EXTRACTED MATERIAL below:

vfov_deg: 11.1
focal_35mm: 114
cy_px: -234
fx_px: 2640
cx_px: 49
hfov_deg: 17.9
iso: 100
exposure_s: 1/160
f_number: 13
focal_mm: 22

End of EXTRACTED MATERIAL.
EXTRACTED MATERIAL below:

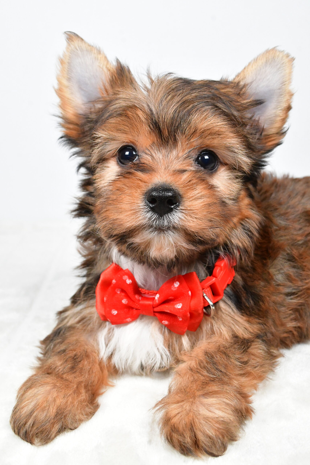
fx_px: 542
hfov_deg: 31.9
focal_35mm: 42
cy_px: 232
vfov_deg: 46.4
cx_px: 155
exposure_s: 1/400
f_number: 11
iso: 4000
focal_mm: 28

End of EXTRACTED MATERIAL.
EXTRACTED MATERIAL below:

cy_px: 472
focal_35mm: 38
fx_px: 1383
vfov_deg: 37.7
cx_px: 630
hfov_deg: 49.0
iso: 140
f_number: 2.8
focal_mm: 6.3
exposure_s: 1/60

End of EXTRACTED MATERIAL.

TASK REQUIREMENTS –
Write out exactly the lines that fall from the line with "fx_px: 2640" to the line with "focal_mm: 22" in the records above, keeping both ends.

THE COMPLETED TASK –
fx_px: 2640
cx_px: 49
hfov_deg: 17.9
iso: 100
exposure_s: 1/160
f_number: 13
focal_mm: 22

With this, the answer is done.